## WHAT THE TASK ASKS
Restate word for word the lines in the listing below, starting at the line containing "Противопожарное стекло" and ending at the line containing "potrošnja vode", both included; leave out the rest.

## RECORDS TO USE
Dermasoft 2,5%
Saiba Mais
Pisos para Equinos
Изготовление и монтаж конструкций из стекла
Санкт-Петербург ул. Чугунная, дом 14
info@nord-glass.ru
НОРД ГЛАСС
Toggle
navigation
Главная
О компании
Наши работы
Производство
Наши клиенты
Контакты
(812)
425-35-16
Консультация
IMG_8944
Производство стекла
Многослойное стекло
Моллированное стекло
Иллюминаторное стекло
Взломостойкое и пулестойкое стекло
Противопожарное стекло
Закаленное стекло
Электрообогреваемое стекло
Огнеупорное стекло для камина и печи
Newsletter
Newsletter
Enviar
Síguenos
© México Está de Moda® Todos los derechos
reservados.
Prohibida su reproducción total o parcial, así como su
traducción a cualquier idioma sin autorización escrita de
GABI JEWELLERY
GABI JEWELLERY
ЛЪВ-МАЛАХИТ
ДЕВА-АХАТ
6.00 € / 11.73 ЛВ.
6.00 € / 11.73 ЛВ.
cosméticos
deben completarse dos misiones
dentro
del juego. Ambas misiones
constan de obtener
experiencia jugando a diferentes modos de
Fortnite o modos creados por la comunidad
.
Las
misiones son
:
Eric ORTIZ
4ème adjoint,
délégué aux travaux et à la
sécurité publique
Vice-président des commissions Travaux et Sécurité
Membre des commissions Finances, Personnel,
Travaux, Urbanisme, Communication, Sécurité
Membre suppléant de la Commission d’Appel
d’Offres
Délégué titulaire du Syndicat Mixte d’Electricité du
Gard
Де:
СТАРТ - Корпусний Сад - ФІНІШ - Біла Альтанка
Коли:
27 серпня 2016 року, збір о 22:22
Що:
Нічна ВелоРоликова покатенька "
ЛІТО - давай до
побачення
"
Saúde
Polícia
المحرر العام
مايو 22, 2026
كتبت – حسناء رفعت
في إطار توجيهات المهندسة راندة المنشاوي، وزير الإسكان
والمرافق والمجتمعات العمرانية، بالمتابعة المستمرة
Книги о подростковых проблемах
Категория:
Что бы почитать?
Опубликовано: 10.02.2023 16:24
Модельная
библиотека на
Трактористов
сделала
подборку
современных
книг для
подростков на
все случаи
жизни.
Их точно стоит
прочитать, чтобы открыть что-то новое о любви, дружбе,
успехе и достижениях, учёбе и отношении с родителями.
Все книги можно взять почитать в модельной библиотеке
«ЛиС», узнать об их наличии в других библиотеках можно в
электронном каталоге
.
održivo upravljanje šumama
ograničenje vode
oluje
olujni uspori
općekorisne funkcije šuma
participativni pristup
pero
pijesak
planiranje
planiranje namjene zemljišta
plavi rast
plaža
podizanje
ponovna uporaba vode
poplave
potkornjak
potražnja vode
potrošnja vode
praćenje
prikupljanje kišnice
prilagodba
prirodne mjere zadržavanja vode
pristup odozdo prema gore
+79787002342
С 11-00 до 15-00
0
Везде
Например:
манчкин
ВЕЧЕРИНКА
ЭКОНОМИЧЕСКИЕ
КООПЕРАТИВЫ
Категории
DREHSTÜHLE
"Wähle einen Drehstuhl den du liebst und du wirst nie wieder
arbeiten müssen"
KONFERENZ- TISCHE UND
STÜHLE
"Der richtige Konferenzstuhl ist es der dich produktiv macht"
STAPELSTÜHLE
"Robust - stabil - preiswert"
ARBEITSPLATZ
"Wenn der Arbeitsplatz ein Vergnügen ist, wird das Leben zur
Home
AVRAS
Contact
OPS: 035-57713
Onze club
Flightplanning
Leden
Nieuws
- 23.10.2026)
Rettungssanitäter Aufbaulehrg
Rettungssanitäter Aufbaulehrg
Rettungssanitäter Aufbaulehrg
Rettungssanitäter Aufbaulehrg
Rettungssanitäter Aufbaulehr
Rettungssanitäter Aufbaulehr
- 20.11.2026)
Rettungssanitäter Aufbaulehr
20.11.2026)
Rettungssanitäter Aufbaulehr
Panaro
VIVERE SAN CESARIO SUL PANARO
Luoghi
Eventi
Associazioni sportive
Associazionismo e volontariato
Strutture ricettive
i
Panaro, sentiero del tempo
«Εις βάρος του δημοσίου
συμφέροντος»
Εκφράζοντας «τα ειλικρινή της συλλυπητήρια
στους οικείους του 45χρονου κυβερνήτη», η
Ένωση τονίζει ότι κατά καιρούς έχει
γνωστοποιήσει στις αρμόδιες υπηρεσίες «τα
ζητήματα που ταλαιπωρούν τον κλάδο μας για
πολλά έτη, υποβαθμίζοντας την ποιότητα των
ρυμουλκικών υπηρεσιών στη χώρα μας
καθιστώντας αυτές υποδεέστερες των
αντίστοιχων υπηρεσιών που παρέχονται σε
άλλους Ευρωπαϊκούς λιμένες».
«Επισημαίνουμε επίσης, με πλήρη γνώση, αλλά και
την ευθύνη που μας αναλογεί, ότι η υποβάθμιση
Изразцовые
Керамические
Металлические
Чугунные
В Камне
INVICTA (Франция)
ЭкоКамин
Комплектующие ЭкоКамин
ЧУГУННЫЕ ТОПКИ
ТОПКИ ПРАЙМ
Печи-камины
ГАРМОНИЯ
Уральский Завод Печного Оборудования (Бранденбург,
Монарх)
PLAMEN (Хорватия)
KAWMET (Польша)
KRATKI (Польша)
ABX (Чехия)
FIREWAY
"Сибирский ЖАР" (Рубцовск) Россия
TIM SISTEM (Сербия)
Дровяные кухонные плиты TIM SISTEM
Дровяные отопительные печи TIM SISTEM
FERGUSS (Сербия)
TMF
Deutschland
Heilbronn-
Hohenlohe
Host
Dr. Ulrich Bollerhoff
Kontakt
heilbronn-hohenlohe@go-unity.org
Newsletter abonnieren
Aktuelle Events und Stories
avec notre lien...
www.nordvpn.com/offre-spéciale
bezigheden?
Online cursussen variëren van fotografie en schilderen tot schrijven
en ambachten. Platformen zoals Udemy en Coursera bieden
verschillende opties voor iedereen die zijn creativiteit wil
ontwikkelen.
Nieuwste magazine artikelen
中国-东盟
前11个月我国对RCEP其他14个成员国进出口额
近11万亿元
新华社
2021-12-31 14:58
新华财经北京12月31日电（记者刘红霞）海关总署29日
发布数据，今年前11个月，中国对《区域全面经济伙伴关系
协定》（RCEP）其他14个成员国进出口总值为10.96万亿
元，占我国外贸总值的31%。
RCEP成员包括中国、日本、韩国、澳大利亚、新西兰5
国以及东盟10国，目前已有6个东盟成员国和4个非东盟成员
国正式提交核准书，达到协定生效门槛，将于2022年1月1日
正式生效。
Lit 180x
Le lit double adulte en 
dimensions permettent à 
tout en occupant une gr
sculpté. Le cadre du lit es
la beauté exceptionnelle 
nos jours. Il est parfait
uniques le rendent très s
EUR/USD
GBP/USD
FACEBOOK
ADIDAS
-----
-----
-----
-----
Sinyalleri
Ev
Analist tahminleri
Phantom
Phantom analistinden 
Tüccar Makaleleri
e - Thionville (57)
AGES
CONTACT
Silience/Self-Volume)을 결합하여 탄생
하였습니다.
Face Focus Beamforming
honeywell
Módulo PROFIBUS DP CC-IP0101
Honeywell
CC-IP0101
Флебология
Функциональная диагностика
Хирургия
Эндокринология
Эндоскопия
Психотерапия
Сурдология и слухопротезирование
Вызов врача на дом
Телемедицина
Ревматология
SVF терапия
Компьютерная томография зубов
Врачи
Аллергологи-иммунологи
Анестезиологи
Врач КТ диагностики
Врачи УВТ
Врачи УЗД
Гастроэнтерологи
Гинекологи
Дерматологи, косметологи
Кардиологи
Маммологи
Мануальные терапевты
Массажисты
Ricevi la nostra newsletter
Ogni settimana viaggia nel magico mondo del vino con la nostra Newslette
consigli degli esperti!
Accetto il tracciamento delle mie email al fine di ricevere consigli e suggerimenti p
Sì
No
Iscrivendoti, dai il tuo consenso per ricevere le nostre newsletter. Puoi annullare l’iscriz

## RESPONSE TO THIS TASK
Противопожарное стекло
Закаленное стекло
Электрообогреваемое стекло
Огнеупорное стекло для камина и печи
Newsletter
Newsletter
Enviar
Síguenos
© México Está de Moda® Todos los derechos
reservados.
Prohibida su reproducción total o parcial, así como su
traducción a cualquier idioma sin autorización escrita de
GABI JEWELLERY
GABI JEWELLERY
ЛЪВ-МАЛАХИТ
ДЕВА-АХАТ
6.00 € / 11.73 ЛВ.
6.00 € / 11.73 ЛВ.
cosméticos
deben completarse dos misiones
dentro
del juego. Ambas misiones
constan de obtener
experiencia jugando a diferentes modos de
Fortnite o modos creados por la comunidad
.
Las
misiones son
:
Eric ORTIZ
4ème adjoint,
délégué aux travaux et à la
sécurité publique
Vice-président des commissions Travaux et Sécurité
Membre des commissions Finances, Personnel,
Travaux, Urbanisme, Communication, Sécurité
Membre suppléant de la Commission d’Appel
d’Offres
Délégué titulaire du Syndicat Mixte d’Electricité du
Gard
Де:
СТАРТ - Корпусний Сад - ФІНІШ - Біла Альтанка
Коли:
27 серпня 2016 року, збір о 22:22
Що:
Нічна ВелоРоликова покатенька "
ЛІТО - давай до
побачення
"
Saúde
Polícia
المحرر العام
مايو 22, 2026
كتبت – حسناء رفعت
في إطار توجيهات المهندسة راندة المنشاوي، وزير الإسكان
والمرافق والمجتمعات العمرانية، بالمتابعة المستمرة
Книги о подростковых проблемах
Категория:
Что бы почитать?
Опубликовано: 10.02.2023 16:24
Модельная
библиотека на
Трактористов
сделала
подборку
современных
книг для
подростков на
все случаи
жизни.
Их точно стоит
прочитать, чтобы открыть что-то новое о любви, дружбе,
успехе и достижениях, учёбе и отношении с родителями.
Все книги можно взять почитать в модельной библиотеке
«ЛиС», узнать об их наличии в других библиотеках можно в
электронном каталоге
.
održivo upravljanje šumama
ograničenje vode
oluje
olujni uspori
općekorisne funkcije šuma
participativni pristup
pero
pijesak
planiranje
planiranje namjene zemljišta
plavi rast
plaža
podizanje
ponovna uporaba vode
poplave
potkornjak
potražnja vode
potrošnja vode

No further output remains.